Ile dokładnie zarobimy deponując swoje oszczędności na koncie oszczędnościowym możemy sprawdzić na specjalnie w tym celu przygotowanych narzędziach dostępnych w internecie, np. na stronie: http://www.bankier.pl/kalkulatory/konta-oszczednosciowe/

Belką w zysk

Niestety zysk wypracowany przez produkty oszczędnościowe należy pomniejszyć o 19 proc. podatek od zysków kapitałowych, zwany potocznie podatkiem Belki. Bankowcy znaleźli jednak sposób, by klient mógł ominąć tą daninę. Dla niewielkich kwot oszczędności wystarczy dzienna kapitalizacja odsetek. Ważne jest by podatek do zapłaty był mniejszy niż 0,50 zł. W takiej sytuacji kwotę należnego podatku zaokrągla się „w dół” do zera. W praktyce dzienne odsetki wypłacane klientowi nie mogą więc przekraczać 2,49 zł. Warto tu jednak wspomnieć, że aby uniknąć obowiązków podatkowych należy kontrolować poziom odsetek.

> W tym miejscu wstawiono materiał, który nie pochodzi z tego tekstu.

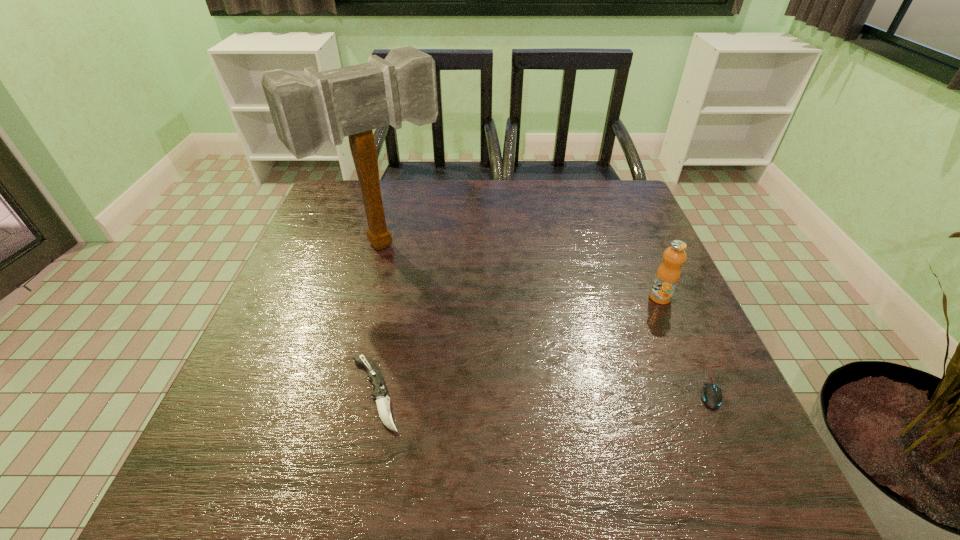
Where is `free spot between the pocketknife and the third shortest object`? free spot between the pocketknife and the third shortest object is located at coordinates (517, 346).

Find the location of a particular element. The image size is (960, 540). empty space that is in between the third nearest object and the pocketknife is located at coordinates (517, 346).

Where is `empty space between the mallet and the mouse`? empty space between the mallet and the mouse is located at coordinates (548, 314).

This screenshot has width=960, height=540. Identify the location of unoccupied area between the tallest object and the mouse. (548, 314).

The width and height of the screenshot is (960, 540). Find the location of `empty space between the mouse and the orange juice`. empty space between the mouse and the orange juice is located at coordinates (686, 340).

You are a GUI agent. You are given a task and a screenshot of the screen. Output one action in this format:
    pyautogui.click(x=<x>, y=<y>)
    Task: Click on the empty space between the third shortest object and the mouse
    
    Given the screenshot: What is the action you would take?
    pyautogui.click(x=686, y=340)

Where is `vacant area that lies between the mouse and the farthest object`? The image size is (960, 540). vacant area that lies between the mouse and the farthest object is located at coordinates (548, 314).

Identify the location of free space between the third nearest object and the tallest object. Image resolution: width=960 pixels, height=540 pixels. (521, 271).

Identify the location of object that is the second closest one to the orange juice. (x=308, y=110).

Locate which object is the third closest to the tallest object. Please provide its 2D coordinates. Your answer should be formatted as a tuple, i.e. [(x, y)], where the tuple contains the x and y coordinates of a point satisfying the conditions above.

[(712, 397)]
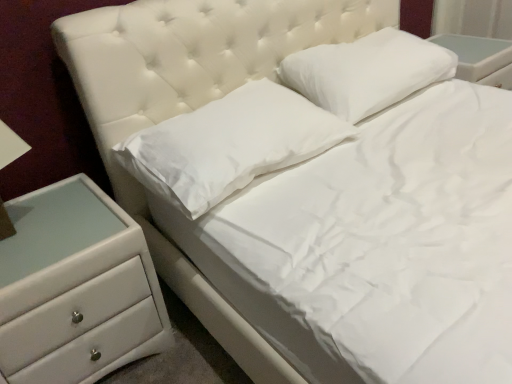
Question: Considering the relative positions of white soft pillow at upper center, which appears as the 2th pillow when viewed from the left, and white glossy chest of drawers at lower left in the image provided, is white soft pillow at upper center, which appears as the 2th pillow when viewed from the left, to the left or to the right of white glossy chest of drawers at lower left?

Choices:
 (A) left
 (B) right

Answer: (B)

Question: Is white soft pillow at upper center, which is counted as the 1th pillow, starting from the right, wider or thinner than white glossy chest of drawers at lower left?

Choices:
 (A) thin
 (B) wide

Answer: (A)

Question: Based on their relative distances, which object is nearer to the white soft pillow at center, which ranks as the first pillow in left-to-right order?

Choices:
 (A) white soft pillow at upper center, which is counted as the 1th pillow, starting from the right
 (B) white glossy chest of drawers at lower left

Answer: (B)

Question: Estimate the real-world distances between objects in this image. Which object is closer to the white glossy chest of drawers at lower left?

Dzienną kapitalizację odsetek stosują przy koncie oszczędnościowym na razie tylko Eurobank i Kredyt Bank (w przypadku Konta Oszczędnościowego – Lokaty Swobodnej). Kilka banków proponuje jednak lokaty jednodniowe, dzięki którym taki zabieg także jest możliwy.

Czy konto oszczędnościowe rzeczywiście może stanowić alternatywę dla lokat terminowych? Niewątpliwie tak, a rosnącą popularność tego typu produktów potwierdzają także banki. Dla wielu osób liczy się stały dostęp do własnych pieniędzy, nawet kosztem nieco niższych odsetek. Pieniądze trzymane na koncie możemy bowiem korzystniej zainwestować, gdy tylko nadarzy się lepsza okazja. Rachunek może być także przydatnym produktem w czasie kryzysu, służącym do odkładania środków na „czarną godzinę”.